Enterprises power agentic workflows in Cloudflare Agent Cloud with OpenAI
Cloudflare is integrating OpenAI's GPT-5.4 and Codex models into its Agent Cloud platform, targeting enterprise customers building and deploying AI agents at scale. The partnership positions Cloudflare's infrastructure as a secure, high-performance runtime for agentic workloads. This represents a significant enterprise distribution channel for OpenAI's latest models.
Inside OpenAI's In-House Data Agent
OpenAI describes the architecture and capabilities of an internal AI data agent built on GPT-5 and Codex, designed to reason over large datasets and return reliable analytical insights within minutes. The system incorporates memory components to handle complex, multi-step data queries at scale. This represents a concrete internal deployment of frontier models in an agentic, tool-using workflow. The post offers a rare look at how OpenAI itself operationalizes its own models for enterprise-style data analysis.
Practices for Governing Agentic AI Systems
OpenAI published a framework document outlining governance practices for agentic AI systems. The piece addresses how to manage AI agents that take sequences of actions, make decisions, and operate with varying degrees of autonomy. It likely covers topics such as human oversight, authorization boundaries, and accountability structures for agentic deployments.

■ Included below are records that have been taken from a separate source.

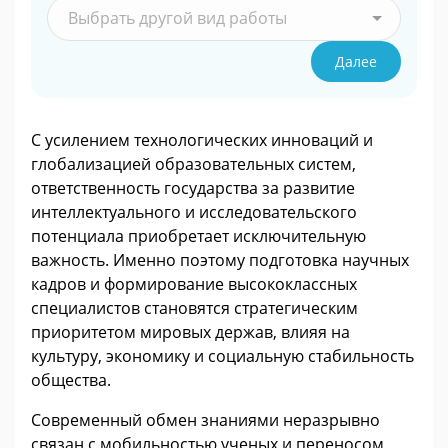
Выбрать другой вид работы
Далее
С усилением технологических инноваций и
глобализацией образовательных систем,
ответственность государства за развитие
интеллектуального и исследовательского
потенциала приобретает исключительную
важность. Именно поэтому подготовка научных
кадров и формирование высококлассных
специалистов становятся стратегическим
приоритетом мировых держав, влияя на
культуру, экономику и социальную стабильность
общества.
Современный обмен знаниями неразрывно
связан с мобильностью ученых и переносом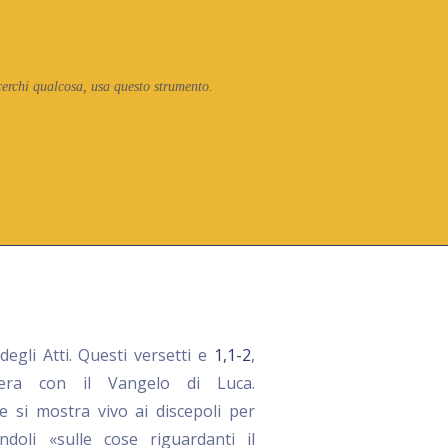
cerchi qualcosa, usa questo strumento.
degli Atti. Questi versetti e
1,1-2
,
niera con il Vangelo di Luca.
 si mostra vivo ai discepoli per
ndoli «sulle cose riguardanti il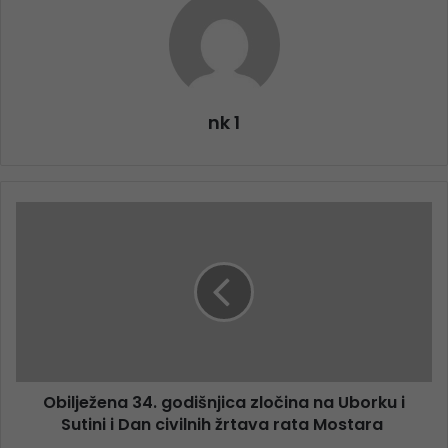
nk 1
Obilježena 34. godišnjica zločina na Uborku i
Sutini i Dan civilnih žrtava rata Mostara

Ada Uses GPT-4 to Deliver a New Customer Service Standard
Ada, a customer service platform, has integrated GPT-4 to power its AI-driven support capabilities. The announcement, published on OpenAI's blog, highlights the deployment of GPT-4 in an enterprise customer service context. This represents a concrete enterprise deployment case study for GPT-4 in production customer-facing workflows.
OpenAI launches Frontier agent orchestration platform to select enterprise customers
OpenAI announced Frontier, an enterprise platform for orchestrating, building, evaluating, and managing fleets of AI agents across corporate environments. The platform provides a unified UI for agent identity management, context sharing, performance evaluation, and memory across frameworks and models. Cisco, T-Mobile, HP, Intuit, and Uber are among early pilot and selected customers, with broader availability planned. The launch positions OpenAI in direct competition with Microsoft's Agent 365 in the emerging agent-management category.
Unlocking Agentic RL Training for GPT-OSS: A Practical Retrospective
A Hugging Face blog post authored by LinkedIn describes practical lessons from implementing reinforcement learning training for agentic open-source GPT-class models. The retrospective covers engineering and algorithmic challenges encountered when applying RL to agentic workflows. As a tier-2 source with no body content available, the depth and specific findings cannot be fully assessed, but the topic sits at the intersection of agentic systems and RLHF/RL training pipelines.
Resolving digital threats 100x faster with OpenAI
Outtake, a cybersecurity company, uses GPT-4.1 and OpenAI o3 to build AI agents that detect and resolve digital threats. The company claims a 100x speed improvement over previous approaches. This is a brief case study published on the OpenAI blog highlighting enterprise deployment of frontier models in security workflows.